JuliaString / InternedStrings.jl

Fully transparent string interning functionality, with proper garbage collection
Other
27 stars 6 forks source link

Consider pros and cons of alternative data structure for pool #6

Open xiaodaigh opened 6 years ago

xiaodaigh commented 6 years ago

Currently pool is a WeakRefDict. Wondering if it can be made into something else to allow for more operations to be more efficient e.g. sorting/grouping. A B-tree perhaps?

oxinabox commented 6 years ago

You don't perform operations on the bool. It's not user-facing, and it is not safe for users to touch.

It needs exactly one operation: intern!, which isn't really related to sorting or grouping.
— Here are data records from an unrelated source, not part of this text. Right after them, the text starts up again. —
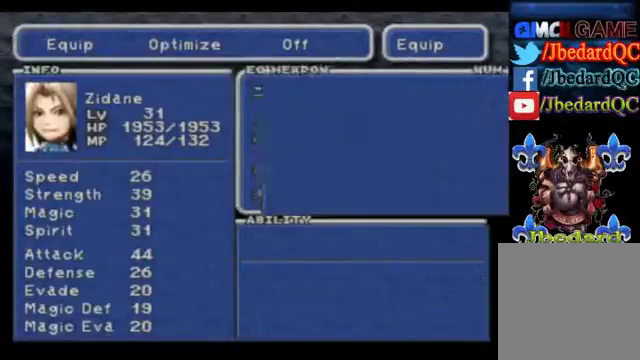
Gameplay with a controller (Xbox layout); each line is a JSON object with the inputs held at the frame after it. "events" lists button and stick changes between this image and that frame as [ms after this image, input, new state], when the widget could be followed in between. Not read: L1 L3 R1 R3 right_stick.
{"buttons": [], "left_stick": "center", "events": []}
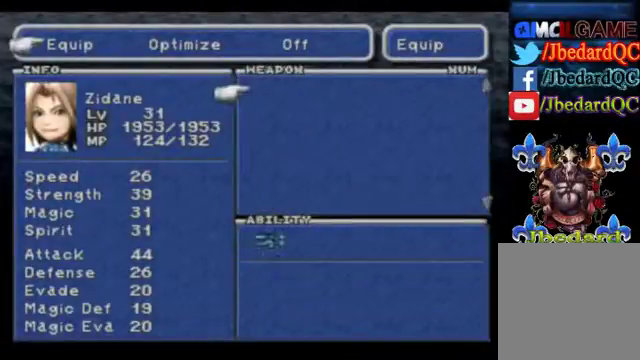
{"buttons": [], "left_stick": "center", "events": [[67, "B", "down"], [200, "B", "up"]]}
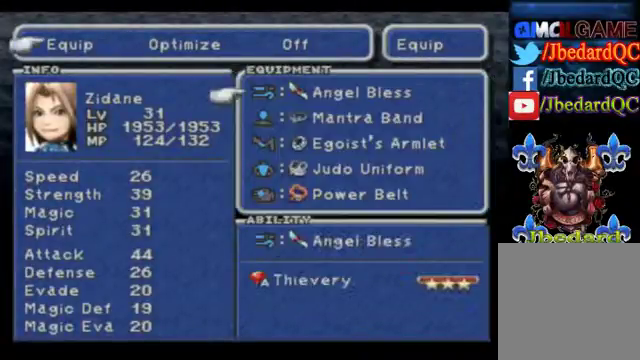
{"buttons": [], "left_stick": "center", "events": [[167, "B", "down"], [267, "B", "up"], [367, "B", "down"], [500, "B", "up"]]}
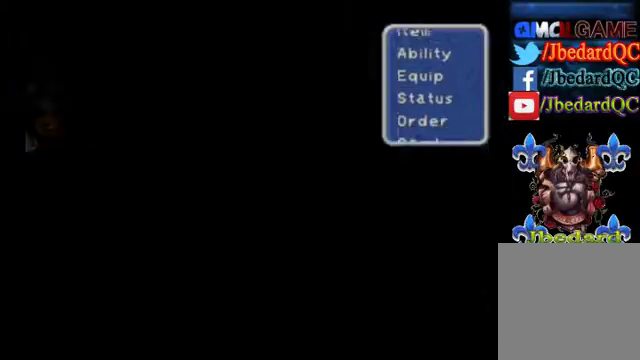
{"buttons": [], "left_stick": "center", "events": []}
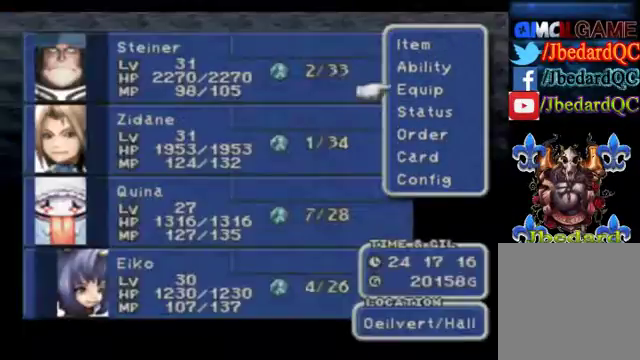
{"buttons": [], "left_stick": "up", "events": [[167, "left_stick", "down"], [333, "left_stick", "center"], [500, "left_stick", "up"]]}
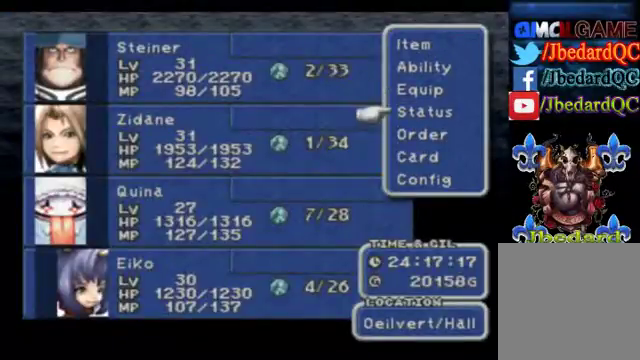
{"buttons": [], "left_stick": "up", "events": []}
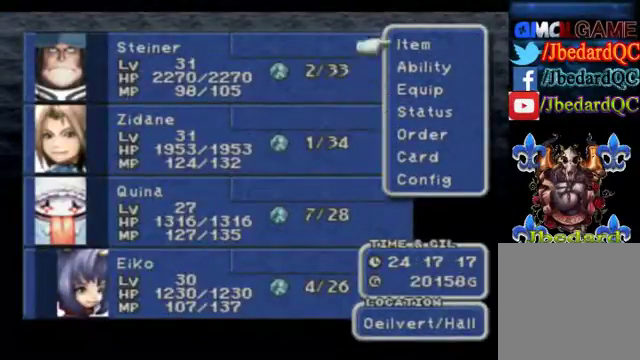
{"buttons": [], "left_stick": "center", "events": [[100, "left_stick", "center"]]}
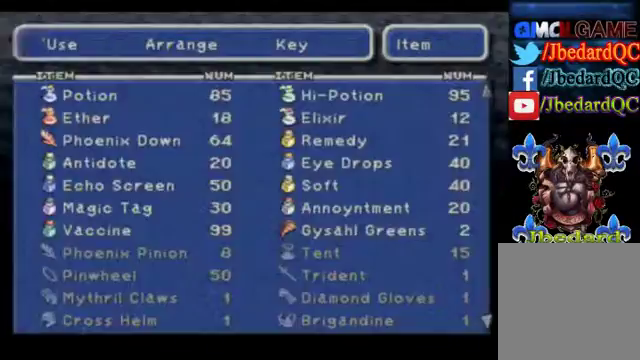
{"buttons": [], "left_stick": "right", "events": [[133, "B", "down"], [300, "B", "up"], [400, "left_stick", "right"]]}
I guess that operation could be called getkey!. It needs to check for the set containing an element equal the input, and if so return that element, if not add the input, and return it.

The pros and cons of alternative data structures are not around making any other operations efficient. So here they are:

Custom Hashfunction hashset/dict

Pro:

Could be faster than current implementation

Con:

Work to implement basically from ground up

TreeSet/dict

Pro

Comparisons could be faster than current hash function

Con

Gets slower the more elements it contains. Technically so does Hashmap, but this is worse. Slowness gets worse if strings share common prefixes.

Trie

All pros and cons of TreeSet/dict, but additionally

Pro

Uses less memory in storage

Con

Big Con: I can't workout away to actually pull this off that actually results in being able to return strong references to its contents, since it gains those memory savings by discarding the original strings and only storing parts. I guess maybe if we had a RopeString class still, but then the strings themselves would be slow ...

There are a few other finite-automata-ish string storing structures with the same kinda problems as tries but perhaps more so. Since a set of strings can be reduced down into definite a finite-automata that only accepts strings from that set. But I think that line of reasoning is a deadend of slowness

xiaodaigh commented 6 years ago

Yeah, but if the pool is stored in a data structure such that it's easy to obtain each element's rank within the pool then one can sort an InternedStrings vector quite fast using counting sorting. Suppose there are only 3 possible elements "a", "b", "c" and so their rank is 1,2,3. We can scan through the vector and keep a count of the rank, and then use the counts to sort the vector using the same algorithm as counting sort. I don't think this is currently possible.

Nice properties for the pool data structure are easy to look up, easy to insert, easy to delete, and easy to find rank

oxinabox commented 6 years ago

Rather than talking about properties of a pool do you want to take a step outwards and talk about properties of the InternedString

Right now, the property of the interned string is:

You are suggesting adding:

Right?

xiaodaigh commented 6 years ago

Yeah

oxinabox commented 6 years ago

Due to the removal of the InternedString type this is not directly possible anymore, While there is still some value in the consideration, and perhaps we could definate some kinda of order(a,b)= getind(intern(a)) < getind(intern(b)) type deal. It is looking less likely.

I'm so dubious about the using of Tries for performance or for memory decreasing, for most use cases. But like maybe it could be a thing. It might actually be faster than hashing I guess.

ScottPJones commented 6 years ago

I used to use B+ trees for interning (this was for huge tables, millions of entries, the B+ trees were buffered in shared memory, with TB of disk). It worked very well for us (and this was for NLP work), a nice thing was being able to get ordered output fast (at least, by Unicode codepoints), made finding prefixes trivial.